Tiba-tiba hape gue jatuh. Kemudian, badan gue didorong seseorang dari belakang, padahal kereta lagi penuh-penuhnya. Terjadilah kericuhan yang bermulai di gerbong nomor 4.
“Elu yang tadi pagi kan!?” Kata orang yang mendorong gue.
Itu orang yang ngedorong gue tadi pagi, ternyata satu kereta lagi. Sial.
“Eda, turun.” Ajak Samuel.
“Oh, ada elu juga. Bagus.” Kata orang itu.
Turunlah kami di Manggarai. Di stasiun yang ramai itu. Terjadi perkelahian sebentar antara Samuel dan orang gila itu sebelum dilerai keamanan setempat. Gue sempet kena tampol lagi satu kali meski keamanan telah melerai. Kami dikawal ke kantor untuk menjelaskan semuanya.
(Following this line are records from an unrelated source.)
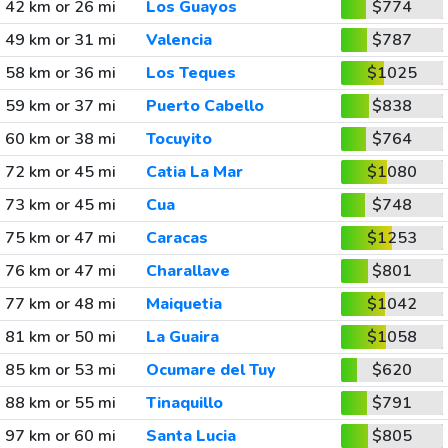
42 km or 26 mi
Los Guayos
$774
49 km or 31 mi
Valencia
$787
58 km or 36 mi
Los Teques
$1025
59 km or 37 mi
Puerto Cabello
$838
60 km or 38 mi
Tocuyito
$764
72 km or 45 mi
Catia La Mar
$1080
73 km or 45 mi
Cua
$748
75 km or 47 mi
Caracas
$1253
76 km or 47 mi
Charallave
$801
77 km or 48 mi
Maiquetia
$1042
81 km or 50 mi
La Guaira
$1058
85 km or 53 mi
Ocumare del Tuy
$620
88 km or 55 mi
Tinaquillo
$791
97 km or 60 mi
Santa Lucia
$805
Cerita versi orang gila ini lebih gila dari yang gue kira. Gue dibilang sebagai maho yang sekedar naik kereta untuk colek-colek pantat pria. Ya kali. Gue balas dengan mudahnya dan menunjukkan bukti-bukti kalau gue habis tes wawancara. Gue tunjukkan kopian formulir perusahaan, cv gue, dan banyak lagi sertifikat dalam tumpukan kertas.
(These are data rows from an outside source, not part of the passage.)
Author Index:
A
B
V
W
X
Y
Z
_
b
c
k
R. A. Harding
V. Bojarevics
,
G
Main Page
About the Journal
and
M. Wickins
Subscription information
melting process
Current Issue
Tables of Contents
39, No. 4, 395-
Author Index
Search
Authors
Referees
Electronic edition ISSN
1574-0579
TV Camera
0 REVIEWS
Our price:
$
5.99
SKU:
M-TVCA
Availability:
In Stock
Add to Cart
Kami selamat setengah jam kemudian. Perjalanan pulang gue menggunakan kereta kembali dilanjutkan.
“Orang gila.” Keluh gue.
“Biar jadi pengalaman lucu aja.” Kata Samuel.
“Iya, tapi ini gue kena pukul lagi.”
Pipi gue bengep setelah kena pukul yang sore ini. Padahal, tiga pukulan tadi pagi gak berasa apa-apa. Mau bilang apa gue sama Rivin. Dia malah makin protektif sama gue kalo liat bekas kena tonjok ini.
Sepuluh menit di kereta, pipi gue jadi highlight orang-orang sekitar. Gue, selain ngelamun, juga memang berasa risih diliat seperti ini sembari berasa perih. Memangnya kalian orang-orang gak pernah liat makhluk berkaki dua kena tonjok sampe pipinya biru.
“Kenapa? Sakit?” Samuel nanya.
“Gapapa. Risih aja diliatin.” Jawab gue.
“Mampir ke rumah saya dulu aja. Saya punya obatnya biar mukanya gak bengkak gitu lagi. Obat cina gitu sih, tapi biasanya mempan.”
Sungguh, iming-iming yang menarik. Gue makin terus kebayang muka Rivin yang ngomel gara-gara gue kena bahaya lagi. Otomatis, gue langsung mengiyakan ajakan Samuel. Semoga lekas sembuh buat gue.